Dominica was “shut down” as the storm approached, said Anil Etienne, a spokesman for Dominica’s Office of Disaster Management. Etienne told ABC News officials were worried about flooding in low-lying areas and opened about 146 shelters.

The prime minister of Dominica wrote on Facebook late Monday night, “My roof is gone. I am at the complete mercy of the hurricane. House is flooding,” before announcing, “I have been rescued.”

Skerrit gave an update this morning, writing on Facebook, “Initial reports are of widespread devastation. So far we have lost all what money can buy and replace. My greatest fear for the morning is that we will wake to news of serious physical injury and possible deaths as a result of likely landslides triggered by persistent rains.”

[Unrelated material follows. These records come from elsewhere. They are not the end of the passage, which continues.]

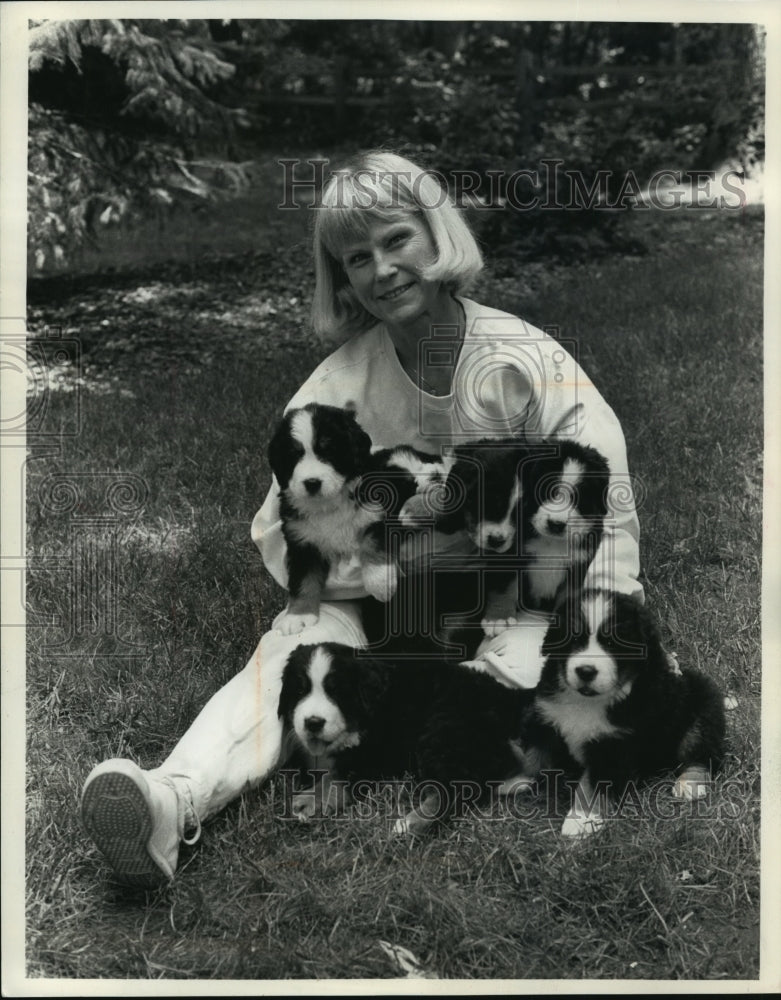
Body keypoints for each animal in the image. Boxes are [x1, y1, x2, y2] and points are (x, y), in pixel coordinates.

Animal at [266, 404, 442, 632]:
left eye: (329, 451)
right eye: (294, 455)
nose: (312, 483)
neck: (330, 503)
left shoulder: (381, 516)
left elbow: (371, 545)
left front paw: (380, 584)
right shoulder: (301, 543)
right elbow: (302, 580)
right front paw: (298, 616)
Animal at [278, 644, 528, 832]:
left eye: (337, 693)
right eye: (300, 691)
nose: (313, 722)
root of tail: (510, 703)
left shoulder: (375, 753)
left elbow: (336, 777)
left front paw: (307, 801)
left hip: (443, 731)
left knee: (452, 792)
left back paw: (410, 824)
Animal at [512, 584, 724, 836]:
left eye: (612, 644)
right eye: (574, 638)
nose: (585, 671)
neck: (587, 702)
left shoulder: (614, 746)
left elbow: (591, 786)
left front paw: (582, 819)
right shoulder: (546, 719)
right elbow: (532, 755)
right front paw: (513, 775)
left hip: (701, 712)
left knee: (701, 754)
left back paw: (689, 784)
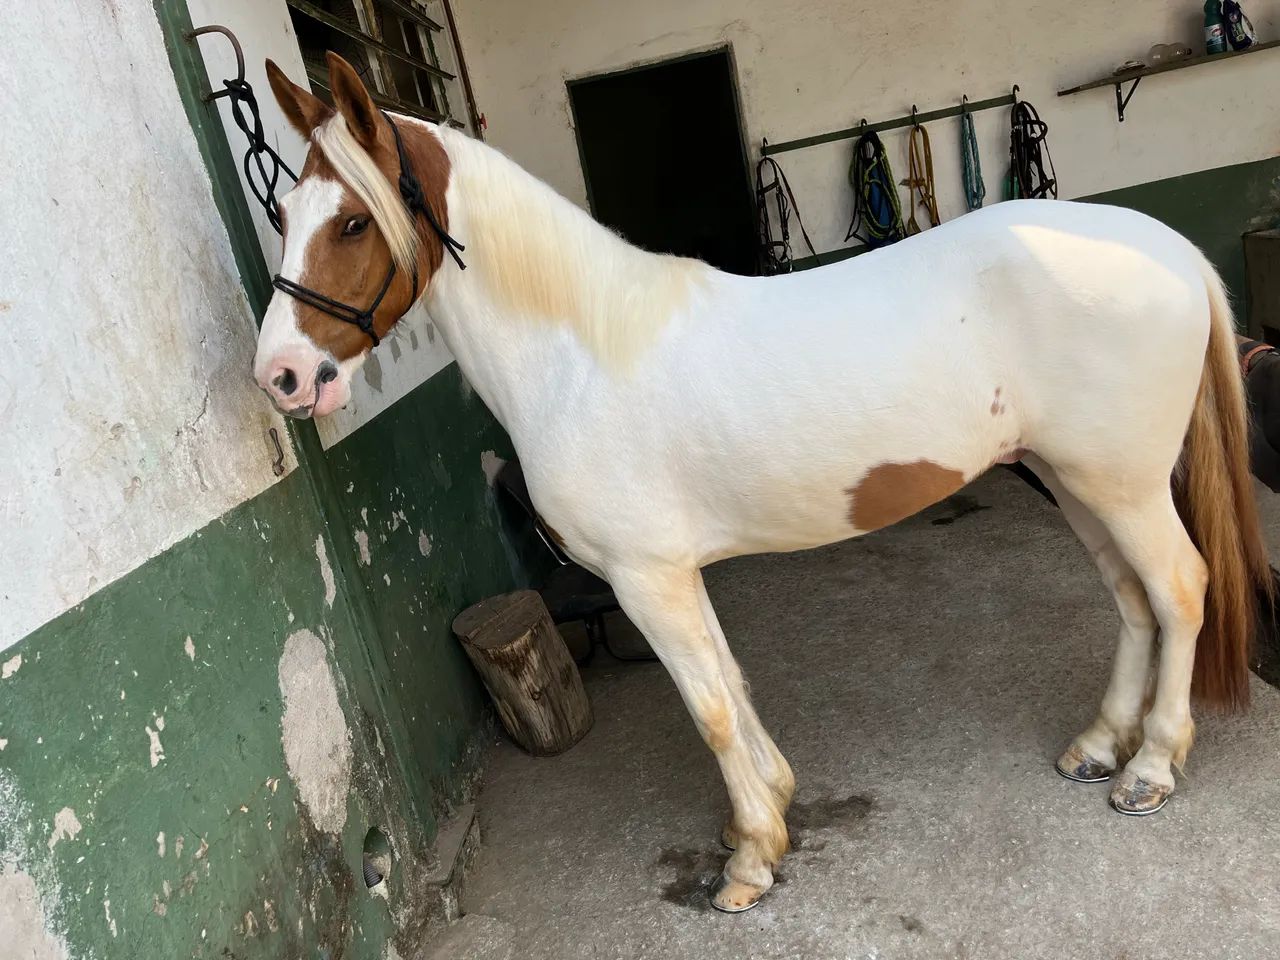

“The winds have swept away the roofs of almost every person I have spoken to or otherwise made contact with,” he continued. “The roof to my own official residence was among the first to go and this apparently triggered an avalanche of torn away roofs in the city and the countryside.”

After hitting Puerto Rico, the storm will begin to turn north and is expected to come near the Dominican Republic Wednesday afternoon, potentially with winds over 100 mph.

Maria is forecast to then continue north, avoiding the Turks and Caicos, the Bahamas and Florida, before ending up out to sea.